Edificó una fortaleza, un astillero y extendió la práctica de la caza de las preciadas nutrias marinas, haciéndose llamar el “Francisco Pizarro ruso”, en recuerdo del conquistador español que sometió al imperio inca en el siglo XVI, encariñándose con Alaska no por razones económicas, sino amorosas: su mujer era la hermosa hija de un jefe tribal aleutiano.
Con una apariencia física recia, bien parecido y una amplia frente que siempre denotaba inteligencia e iniciativa, con Baránov al frente y con poderes amplios otorgados por la autocracia zarista, la Compañía Ruso-Americana gozaba de ingresos cuantiosos, con un promedio increíble de más del 1000 % de ganancias anuales.
Cuando hubo de descansar y apartarse de las empresas y los negocios en 1804, su puesto fue ocupado por Vladímir Ermelov, soberbio y tiránico comandante de la Marina enviado de San Petersburgo, capital de Rusia desde 1682, luego de ser construida y fundada sobre unos pantanos a orillas del río Nevá.
A bordo del buque insignia “Moscovia” y en nombre del imperio, Ermelov trajo nuevos empleados, funcionarios y accionistas procedentes en su mayoría de círculos militares, minando y acabando poco a poco con la obra de Baránov, el gran administrador de la RAK.

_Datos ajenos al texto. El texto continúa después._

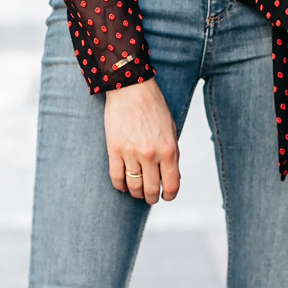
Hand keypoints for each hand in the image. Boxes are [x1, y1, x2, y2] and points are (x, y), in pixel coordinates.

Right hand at [104, 78, 180, 203]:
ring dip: (136, 193)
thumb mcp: (171, 130)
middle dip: (151, 198)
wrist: (131, 89)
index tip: (166, 196)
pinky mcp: (114, 150)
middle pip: (151, 189)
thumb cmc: (154, 107)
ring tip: (136, 191)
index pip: (171, 185)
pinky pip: (116, 177)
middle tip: (150, 198)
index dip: (169, 195)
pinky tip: (123, 185)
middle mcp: (150, 155)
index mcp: (169, 150)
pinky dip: (120, 185)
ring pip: (133, 186)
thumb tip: (172, 177)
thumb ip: (172, 154)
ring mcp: (131, 153)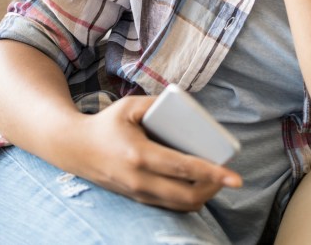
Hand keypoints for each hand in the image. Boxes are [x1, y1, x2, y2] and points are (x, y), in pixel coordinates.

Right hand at [65, 95, 241, 211]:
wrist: (75, 149)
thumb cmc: (106, 124)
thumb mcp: (129, 106)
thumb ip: (158, 103)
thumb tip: (187, 108)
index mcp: (139, 155)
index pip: (183, 168)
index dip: (212, 173)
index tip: (235, 177)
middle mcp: (140, 180)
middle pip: (187, 195)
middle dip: (213, 189)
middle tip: (227, 176)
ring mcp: (138, 194)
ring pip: (181, 205)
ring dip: (203, 196)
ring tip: (215, 179)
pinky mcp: (138, 200)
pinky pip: (171, 206)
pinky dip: (189, 199)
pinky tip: (198, 185)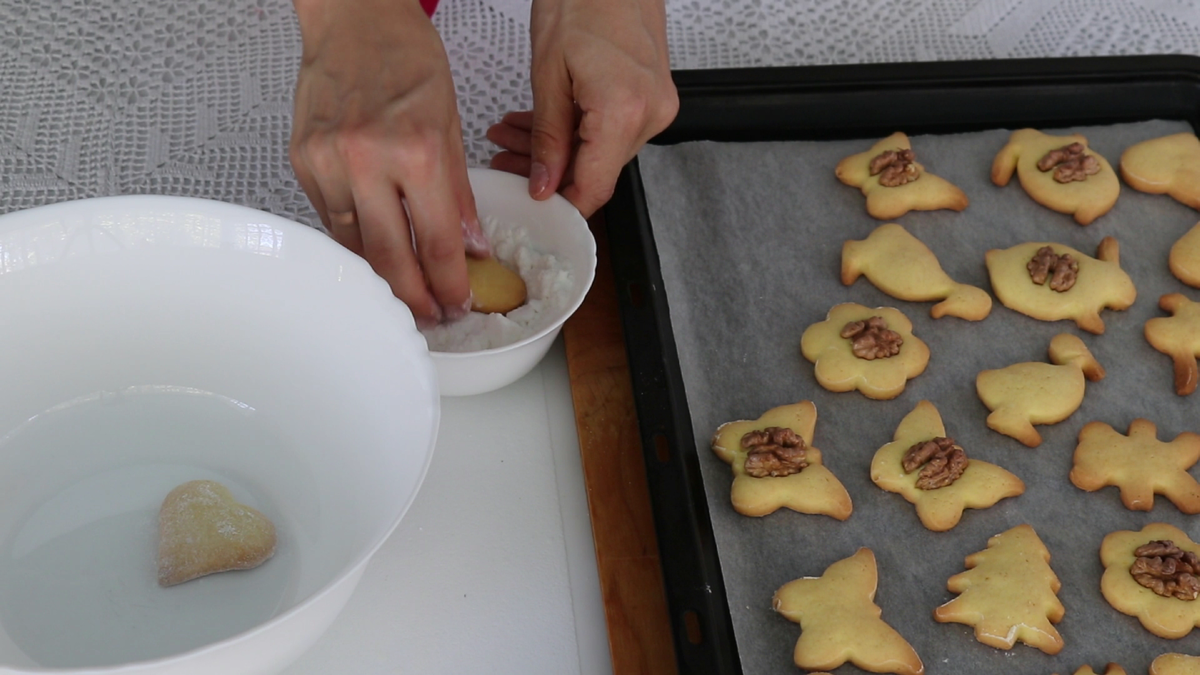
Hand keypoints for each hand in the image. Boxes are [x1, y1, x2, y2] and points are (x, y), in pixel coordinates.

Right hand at [290, 0, 487, 325]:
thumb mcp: (452, 124)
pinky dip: (355, 241)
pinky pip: (331, 220)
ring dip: (381, 277)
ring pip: (355, 246)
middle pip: (390, 258)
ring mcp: (328, 163)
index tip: (458, 303)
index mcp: (417, 150)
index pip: (437, 242)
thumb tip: (472, 245)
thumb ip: (459, 193)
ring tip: (404, 294)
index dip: (450, 284)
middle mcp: (368, 160)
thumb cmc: (405, 59)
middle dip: (414, 298)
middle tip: (431, 316)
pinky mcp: (302, 162)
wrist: (353, 21)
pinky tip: (373, 253)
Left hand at [487, 0, 677, 216]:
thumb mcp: (548, 73)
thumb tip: (544, 183)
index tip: (531, 205)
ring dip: (556, 149)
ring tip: (512, 134)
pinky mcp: (651, 95)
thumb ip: (548, 137)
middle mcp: (650, 114)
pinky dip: (577, 130)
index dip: (560, 205)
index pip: (594, 187)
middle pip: (595, 170)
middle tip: (505, 159)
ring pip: (600, 151)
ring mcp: (656, 105)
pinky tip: (542, 124)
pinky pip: (611, 129)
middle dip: (546, 171)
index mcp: (623, 111)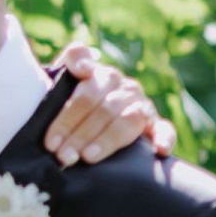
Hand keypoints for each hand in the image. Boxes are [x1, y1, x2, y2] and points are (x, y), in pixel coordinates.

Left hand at [44, 44, 175, 166]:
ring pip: (128, 121)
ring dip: (107, 140)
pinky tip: (159, 150)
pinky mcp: (156, 124)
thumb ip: (73, 59)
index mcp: (104, 76)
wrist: (93, 111)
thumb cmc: (72, 95)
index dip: (67, 119)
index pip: (86, 96)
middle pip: (104, 111)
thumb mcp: (66, 74)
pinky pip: (165, 129)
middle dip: (81, 135)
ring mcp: (142, 105)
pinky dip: (165, 138)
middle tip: (64, 156)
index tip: (50, 142)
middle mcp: (125, 88)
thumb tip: (85, 67)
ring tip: (88, 157)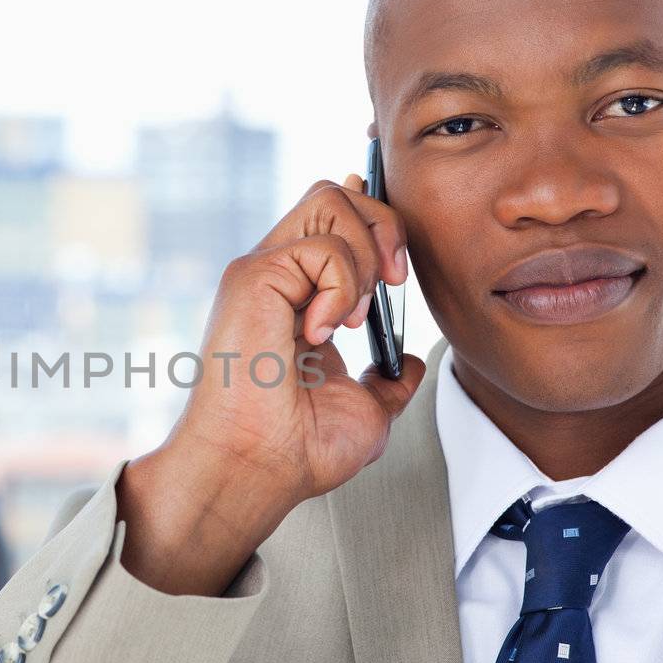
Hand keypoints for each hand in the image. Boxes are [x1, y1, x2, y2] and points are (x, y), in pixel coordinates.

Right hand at [117, 174, 424, 595]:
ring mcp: (262, 272)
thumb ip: (387, 380)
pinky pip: (320, 246)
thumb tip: (408, 362)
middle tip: (391, 284)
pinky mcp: (253, 278)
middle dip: (383, 225)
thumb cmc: (298, 451)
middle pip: (335, 192)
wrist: (262, 469)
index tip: (397, 274)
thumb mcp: (367, 410)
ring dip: (364, 255)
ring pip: (329, 199)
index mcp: (298, 298)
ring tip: (352, 318)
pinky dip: (341, 286)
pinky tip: (324, 333)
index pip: (335, 220)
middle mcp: (277, 276)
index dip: (376, 222)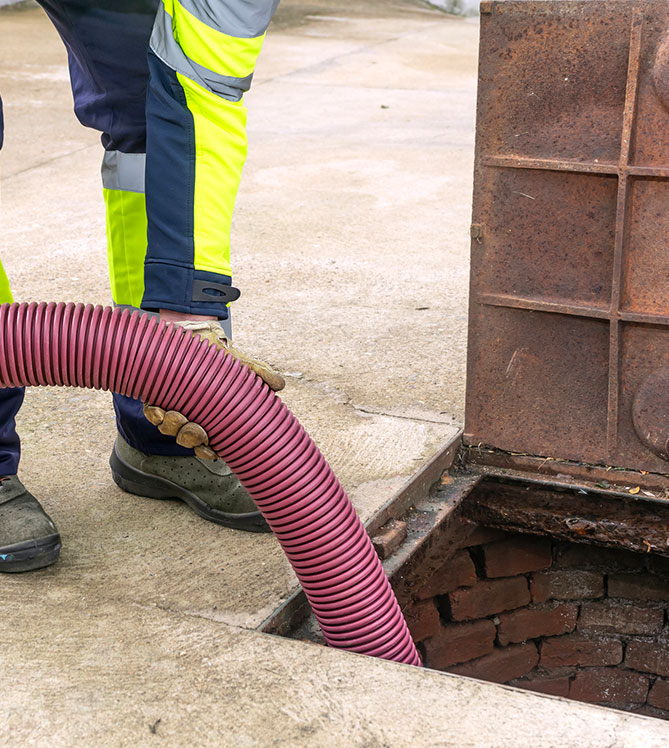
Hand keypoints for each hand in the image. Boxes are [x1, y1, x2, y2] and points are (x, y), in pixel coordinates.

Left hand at [141, 313, 284, 458]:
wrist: (195, 334)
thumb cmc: (219, 354)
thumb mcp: (241, 364)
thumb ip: (260, 374)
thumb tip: (280, 385)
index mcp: (213, 416)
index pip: (210, 444)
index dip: (208, 452)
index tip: (211, 450)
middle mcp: (193, 415)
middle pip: (188, 440)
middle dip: (190, 438)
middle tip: (195, 428)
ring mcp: (174, 407)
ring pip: (170, 429)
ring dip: (172, 427)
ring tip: (176, 415)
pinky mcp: (157, 396)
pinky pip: (152, 414)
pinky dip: (155, 415)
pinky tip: (159, 409)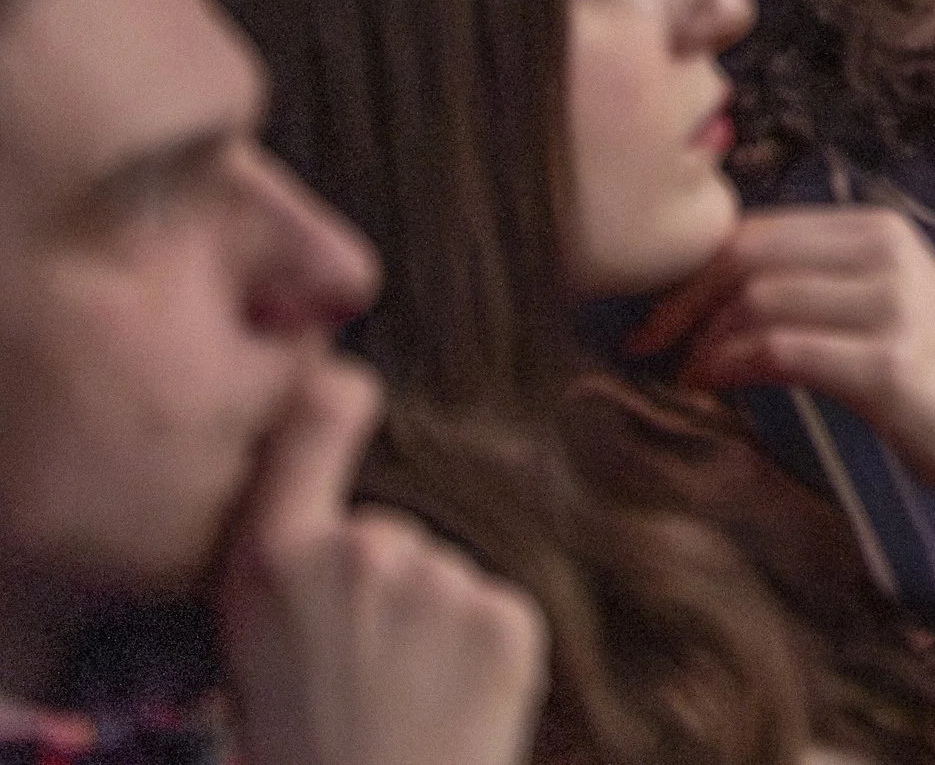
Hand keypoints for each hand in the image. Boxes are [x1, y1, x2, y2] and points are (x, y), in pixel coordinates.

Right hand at [216, 359, 547, 764]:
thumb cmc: (299, 745)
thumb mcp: (249, 645)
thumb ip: (289, 556)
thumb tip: (337, 467)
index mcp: (277, 557)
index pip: (315, 423)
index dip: (337, 396)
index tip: (351, 385)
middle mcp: (364, 549)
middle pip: (389, 531)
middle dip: (384, 583)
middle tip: (362, 671)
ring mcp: (443, 579)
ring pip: (444, 575)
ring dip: (432, 620)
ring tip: (403, 698)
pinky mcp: (507, 616)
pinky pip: (493, 608)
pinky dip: (479, 649)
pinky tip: (449, 703)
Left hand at [636, 206, 934, 542]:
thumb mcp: (886, 319)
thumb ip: (822, 293)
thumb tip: (722, 296)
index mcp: (883, 230)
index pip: (757, 228)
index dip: (691, 268)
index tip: (651, 312)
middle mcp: (890, 251)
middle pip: (747, 251)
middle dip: (679, 297)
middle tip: (641, 344)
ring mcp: (893, 305)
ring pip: (757, 297)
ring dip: (702, 339)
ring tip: (682, 376)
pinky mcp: (890, 364)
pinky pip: (782, 348)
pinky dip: (732, 365)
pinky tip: (712, 388)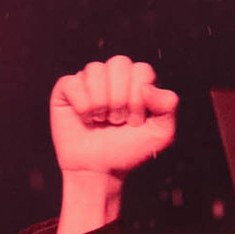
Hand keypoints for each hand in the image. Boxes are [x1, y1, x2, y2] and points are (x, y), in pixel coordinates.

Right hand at [48, 57, 178, 177]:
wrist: (99, 170)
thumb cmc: (128, 151)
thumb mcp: (161, 134)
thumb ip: (168, 106)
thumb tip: (147, 87)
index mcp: (136, 81)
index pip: (142, 70)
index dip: (138, 97)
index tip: (135, 121)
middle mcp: (113, 76)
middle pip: (119, 62)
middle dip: (120, 98)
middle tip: (117, 121)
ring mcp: (88, 81)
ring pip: (94, 69)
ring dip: (100, 102)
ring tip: (101, 120)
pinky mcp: (66, 89)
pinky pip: (72, 82)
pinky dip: (82, 105)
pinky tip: (85, 119)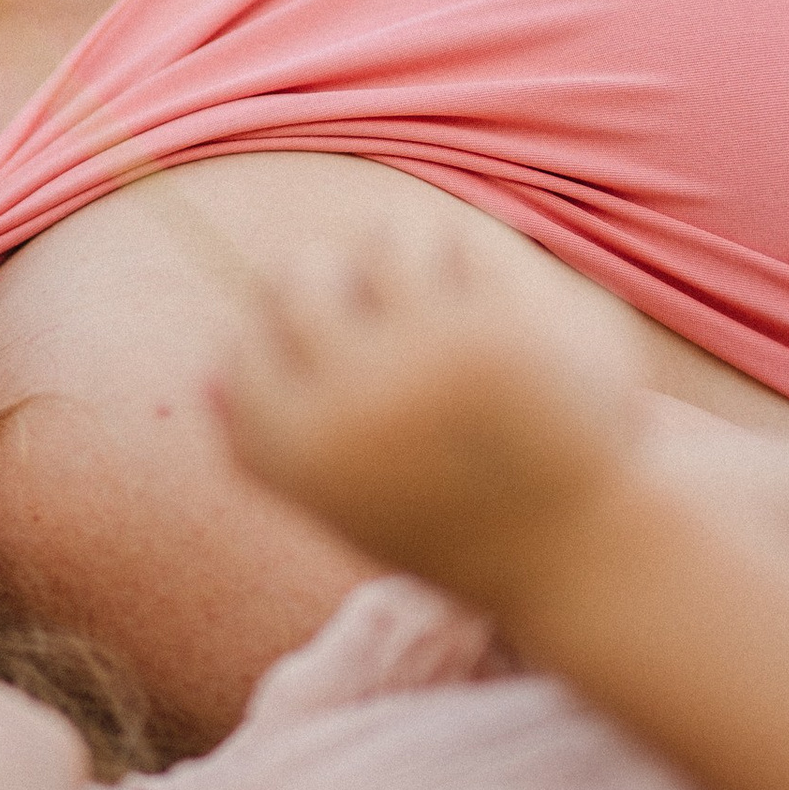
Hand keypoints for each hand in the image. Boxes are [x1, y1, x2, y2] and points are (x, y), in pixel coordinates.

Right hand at [213, 215, 649, 610]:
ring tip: (444, 289)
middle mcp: (349, 399)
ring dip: (409, 250)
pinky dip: (481, 259)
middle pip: (297, 274)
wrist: (587, 552)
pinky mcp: (503, 326)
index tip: (330, 351)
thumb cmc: (459, 527)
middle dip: (329, 273)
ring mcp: (425, 358)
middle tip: (374, 296)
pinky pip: (464, 241)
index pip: (244, 348)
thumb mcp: (348, 502)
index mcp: (297, 451)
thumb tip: (201, 381)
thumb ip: (272, 446)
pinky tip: (509, 301)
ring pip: (385, 237)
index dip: (278, 336)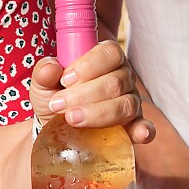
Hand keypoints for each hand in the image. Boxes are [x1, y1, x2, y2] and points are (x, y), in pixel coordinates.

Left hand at [30, 39, 153, 142]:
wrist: (55, 127)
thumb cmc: (55, 98)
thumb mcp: (43, 84)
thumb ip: (44, 73)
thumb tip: (50, 68)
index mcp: (105, 59)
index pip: (109, 53)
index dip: (89, 65)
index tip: (65, 80)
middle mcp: (123, 78)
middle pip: (115, 82)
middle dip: (85, 94)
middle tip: (59, 105)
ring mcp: (130, 102)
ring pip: (125, 105)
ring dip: (98, 113)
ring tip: (72, 119)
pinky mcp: (132, 126)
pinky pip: (145, 127)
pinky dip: (143, 130)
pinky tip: (138, 135)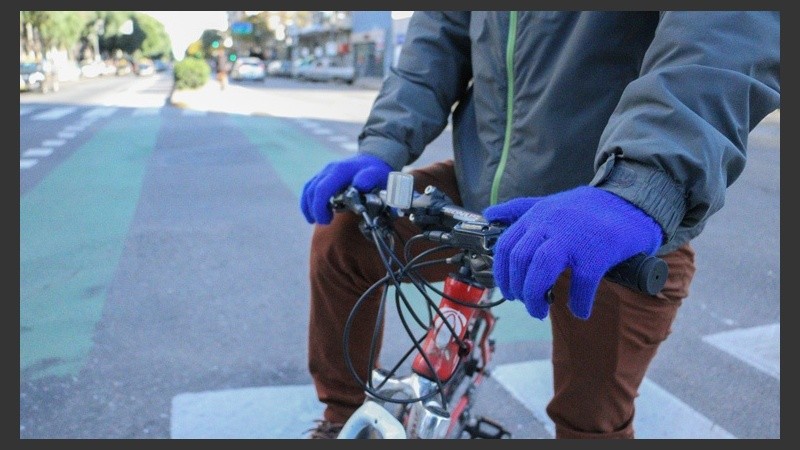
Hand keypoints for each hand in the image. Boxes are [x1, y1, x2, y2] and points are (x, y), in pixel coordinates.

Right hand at [300, 154, 392, 223]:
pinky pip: (309, 188)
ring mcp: (324, 172)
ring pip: (308, 189)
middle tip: (325, 222)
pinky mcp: (322, 176)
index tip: (327, 220)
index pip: (322, 189)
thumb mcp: (377, 173)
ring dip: (309, 207)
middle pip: (313, 191)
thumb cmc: (375, 170)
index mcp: (340, 171)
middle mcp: (329, 170)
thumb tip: (359, 185)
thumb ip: (369, 178)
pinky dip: (308, 202)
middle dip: (315, 209)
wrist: (372, 159)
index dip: (319, 206)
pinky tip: (312, 214)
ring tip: (319, 220)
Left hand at [483, 186, 662, 319]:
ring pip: (540, 271)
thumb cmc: (590, 209)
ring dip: (536, 298)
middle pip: (520, 262)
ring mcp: (574, 237)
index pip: (505, 247)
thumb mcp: (551, 203)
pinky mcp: (597, 252)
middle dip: (519, 290)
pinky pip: (581, 285)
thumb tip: (489, 213)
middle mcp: (550, 223)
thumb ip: (520, 209)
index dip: (502, 274)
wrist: (633, 204)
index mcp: (537, 215)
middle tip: (528, 304)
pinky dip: (578, 303)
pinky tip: (580, 310)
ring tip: (541, 310)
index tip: (509, 291)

Desde entonces, según un decreto oficial, la compañía sólo podían dirigirla oficiales de la Marina, los sloviks, quienes tomaron el poder y la dirección de esa empresa que había generado grandes ganancias, cuyas posteriores e inescrupulosas actividades que, con el tiempo, la llevaron a la quiebra, luego de que tan satisfactoriamente la dirigió Baránov.
Esos gerentes militares y propietarios sin decencia se asignaron salarios astronómicos: oficiales subalternos percibían millones de rublos al año, sueldos comparables a los de ministros y senadores, incluido el director de la compañía, con otra desventaja: los precios de las pieles compradas por la población local se redujeron a la mitad, iniciándose así el lento fin de una prodigiosa historia.